Dennis and his wife, Pat, recently moved from University Park, Pennsylvania, to Fort Collins, Colorado. It may have been weather related, albeit not in the way one might think. Dennis may have been seeking more exciting weather. He majored in physics at K and did his senior thesis on thunderstorms, which marked the beginning of a career in weather. He joined the meteorology department at Penn State in 1986 and retired as a full professor in 2008. The following two years he spent writing a book on the Physics and Chemistry of Clouds. Now comes the recent move to Fort Collins. According to class agent Don Schneider, Dennis confessed that the weather in central Pennsylvania was seldom to his liking (not enough thunderstorms?). Dennis did a winter sabbatical in Michigan’s Upper Peninsula and loved all the snow. He and Pat have a cottage on Crystal Lake near Benzonia, Michigan, where they can be found a few weeks every summer. You can reach Dennis at firstname.lastname@example.org.
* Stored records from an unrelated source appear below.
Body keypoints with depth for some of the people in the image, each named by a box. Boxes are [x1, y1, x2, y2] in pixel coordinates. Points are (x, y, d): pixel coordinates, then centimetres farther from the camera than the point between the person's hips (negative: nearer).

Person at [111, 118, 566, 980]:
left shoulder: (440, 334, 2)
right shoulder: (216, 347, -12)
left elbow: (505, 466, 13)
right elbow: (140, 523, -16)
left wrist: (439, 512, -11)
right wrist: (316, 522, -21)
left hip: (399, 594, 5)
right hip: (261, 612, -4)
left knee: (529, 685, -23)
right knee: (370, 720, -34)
Bob died on August 21, 2015. He earned his bachelor’s degree in physics and mathematics at K, and he earned a master’s degree in physics from the University of Michigan. In 1947, he began his career in various research and management positions at the U.S. Naval Ordinance Test Station in China Lake, California. In 1959, Bob made the decision to use the computer and engineering skills he developed while working for the Navy to create his unique, high speed magnetic core computer. He made the decision to resign from his civil-service position and moved his family to Orange County. He formed Orange County’s first home grown computer company, Decision Control, Inc. of Newport Beach. His highly successful company merged with Varian Associates, Inc. Bob left Varian to launch numerous other high-tech companies. He enjoyed skiing, sailing, flying, hiking and traveling with his family. He is survived by his wife, children, and grandchildren.
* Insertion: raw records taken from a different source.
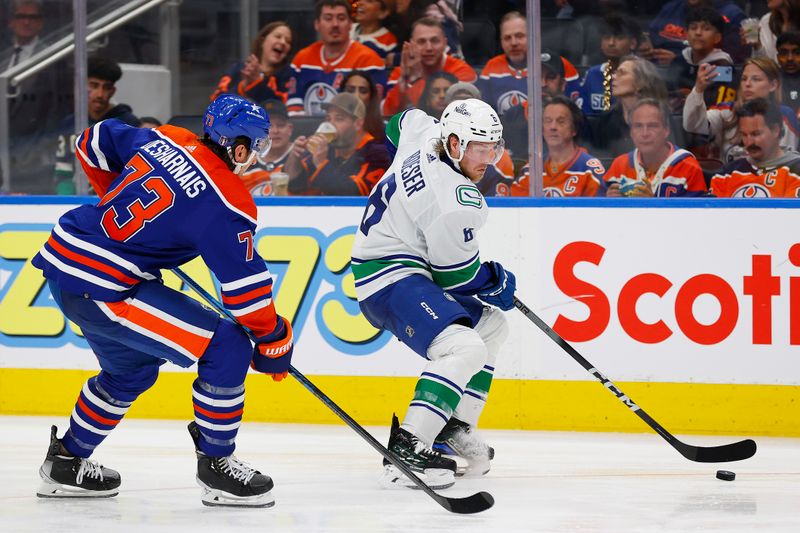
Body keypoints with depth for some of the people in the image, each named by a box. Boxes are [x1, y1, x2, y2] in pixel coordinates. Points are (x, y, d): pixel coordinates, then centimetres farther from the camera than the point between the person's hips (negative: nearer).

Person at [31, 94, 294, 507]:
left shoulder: (164, 140, 7)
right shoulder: (226, 202, -15)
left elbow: (95, 143, 23)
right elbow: (245, 285, -12)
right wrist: (274, 339, 2)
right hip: (100, 288, -9)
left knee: (131, 368, 31)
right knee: (227, 349, -7)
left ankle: (66, 462, 41)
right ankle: (216, 466, 4)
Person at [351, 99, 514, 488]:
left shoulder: (426, 133, 1)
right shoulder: (455, 204, -25)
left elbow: (402, 122, 27)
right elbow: (456, 275, -16)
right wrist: (497, 283, 5)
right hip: (389, 278, -11)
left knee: (491, 326, 23)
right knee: (465, 348, -30)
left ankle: (454, 431, 20)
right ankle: (406, 451, -33)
Michael was awarded a 2014 David S. Bruce Outstanding Undergraduate Abstract Award from the American Physiological Society. Michael did a research internship in a muscle physiology laboratory. That work became the basis of his Senior Individualized Project: “The protective effects of simvastatin on muscle in a rat model of chronic rotator cuff injury.” Winter term was a good one for awards for Michael. He also was one of the College’s Senior Leadership Award winners.